Before deploying a full-scale production system, companies can use this tool to:
- Prompt Engineering: Test and refine system instructions (system prompts) to match the company's tone and safety requirements.
- Knowledge Validation: Evaluate how existing documentation (.txt) performs within a RAG architecture.
- Parameter Fine-Tuning: Determine the ideal
CHUNK_SIZEandOVERLAPfor specific corporate data types before committing to a final cloud architecture.
- Multi-collection: Organize your documents into folders and switch between different contexts (e.g., Books, Manuals, Studies).
- Short-Term Memory: The system maintains the context of recent questions, allowing for natural dialogues (e.g., "Who is he?", "Where was he born?").
- Intelligent Ingestion: Automatic processing of TXT files with a batching system to respect API quota limits (Free Tier).
- Query Reformulation: Uses AI to transform contextual questions into precise vector searches.
- Zod Configuration: Strict validation of environment variables to ensure stability.
- Runtime: Node.js + TypeScript + TSX
- LLM: Google Gemini (2.5 Flash / Pro)
- Orchestration: LangChain
- Vector Database: HNSWLib (Local)
- Validation: Zod
- Clone the repository:
git clone https://github.com/FernandoZorek/enterprise-rag-ai-sandbox
cd enterprise-rag-ai-sandbox- Install dependencies:
npm install- Configure environment variables: Create a .env file in the root of the project based on the keys below:
GOOGLE_API_KEY=your_key_here
GEMINI_MODEL=gemini-2.5-flash-lite
GEMINI_MAX_TOKENS=2048
EMBEDDING_MODEL=text-embedding-004
CHUNK_SIZE=3000
CHUNK_OVERLAP=400
VECTOR_SEARCH_LIMIT=10
MAX_CHAT_HISTORY=6
BATCH_SIZE=100
INGEST_DELAY=1000
STORAGE_PATH=storage/vectors
DATA_PATH=dataCreate subfolders within the /data folder for each collection you desire. The system will ignore files that are not .txt.
Example:
/data/books/The-Adventures-of-Sherlock-Holmes.txt
/data/others/rogramming/The-Notebooks-of-Leonardo-Da-Vinci.txt npm run devDuring the conversation, you can use special commands in the terminal:
/help: Lists available commands.
/clear: Resets the current conversation memory (AI forgets previous context).

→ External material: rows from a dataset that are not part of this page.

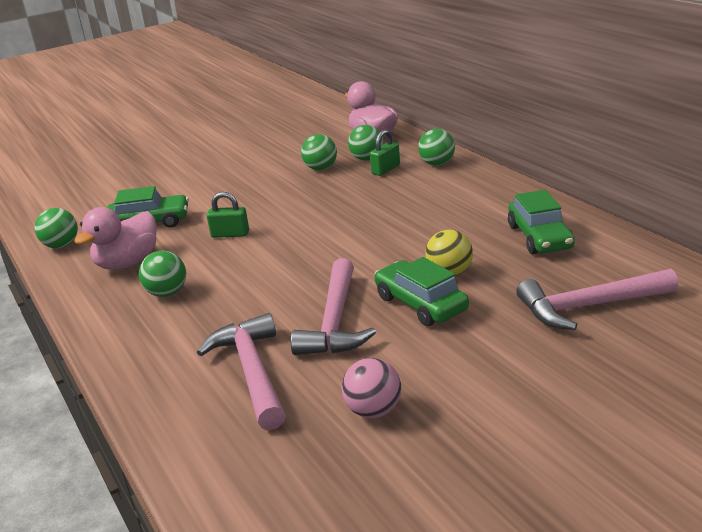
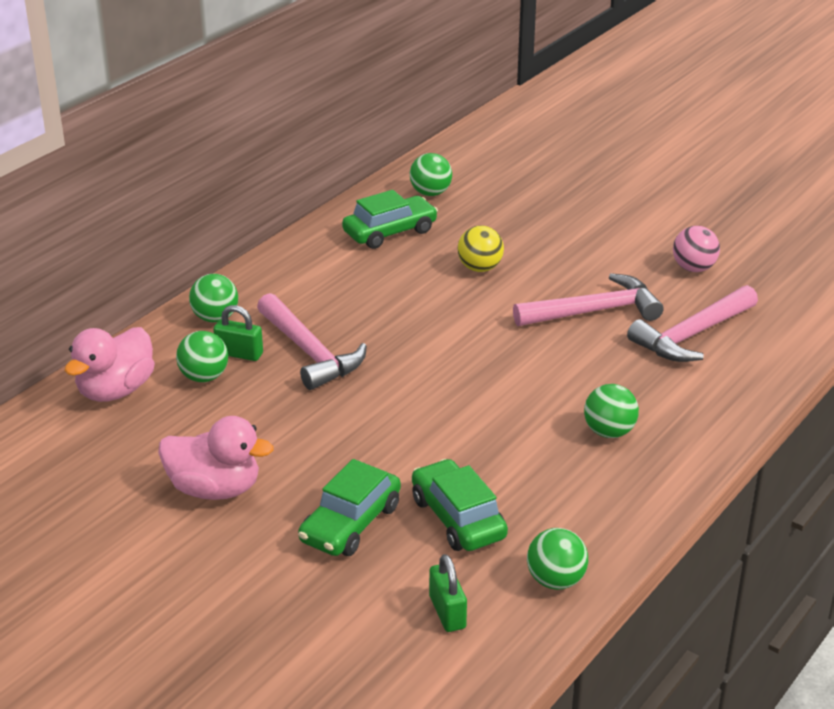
camera: 115 degrees left, 5 degrees up
pink duck [74,207,157,270] -> pink duck moved to [158,416,274,500]
green padlock [207,192,249,238] -> green padlock moved to [429,554,467,632]
green ball [301,134,337,170] -> green ball moved to [410,153,452,196]
green car [374,257,469,326] -> green car moved to [298,459,401,556]
pink hammer [516,269,678,330] -> pink hammer moved to [257,293,367,390]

/back: Returns to the main menu to switch collections.
/exit: Closes the program.The processing flow follows these steps:
- Ingestion: Text is extracted, divided into chunks, and converted into vectors (embeddings) saved locally.
- Reformulation (Query Rewriting): If there is chat history, the AI rewrites your question to make it independent.
- Search: The system searches the HNSWLib database for the most relevant snippets.
- Generation: Gemini receives the snippets + the question and generates the final response.
This project was extensively tested with real-world documents to ensure accuracy and prevent AI hallucinations.
You can check the detailed logs and performance analysis here: 👉 View RAG Performance Report (RAG_TEST_RESULTS.md)
Test Cases included:
- Fiction (Sherlock Holmes): Testing contextual memory and pronoun resolution.
- Technical (Da Vinci Notebooks): Testing handling of dense, fragmented data.
- Grounding (Safety): Verifying the system's ability to deny non-existent facts (e.g., smartphones in 1890).
If you use the Gemini free tier, you may encounter this error during the ingestion of large files or by exceeding daily limits. The project already includes:
- Batching: Sending documents in controlled batches.
- Adjustment: If the error persists, increase CHUNK_SIZE in the .env to generate fewer requests.
This repository represents the "Core" logic. Future evolutions will be handled in separate forks or versions to transition from a CLI tool to a production-grade infrastructure:
- 📄 Native PDF Support: Implementation of parsing libraries (e.g.,
pdf-parse) to handle complex document structures, technical manuals, and contracts. - 🤖 Multi-LLM Integration (OpenAI): Adding support for GPT-4o via OpenAI API, allowing users to switch between Google Gemini and OpenAI based on precision or cost needs.
- ☁️ AWS Cloud Infrastructure: * AWS Bedrock: Integration to utilize high-performance models within Amazon's secure infrastructure.
- AWS S3: Centralized document storage for large-scale ingestion.
- 🌐 API Layer: Implementation of REST/GraphQL routes for modern front-end integration (React/Next.js).
- 🗄️ Production Vector Database: Migration from local HNSWLib to scalable, managed solutions like Pinecone, Milvus, or pgvector (PostgreSQL).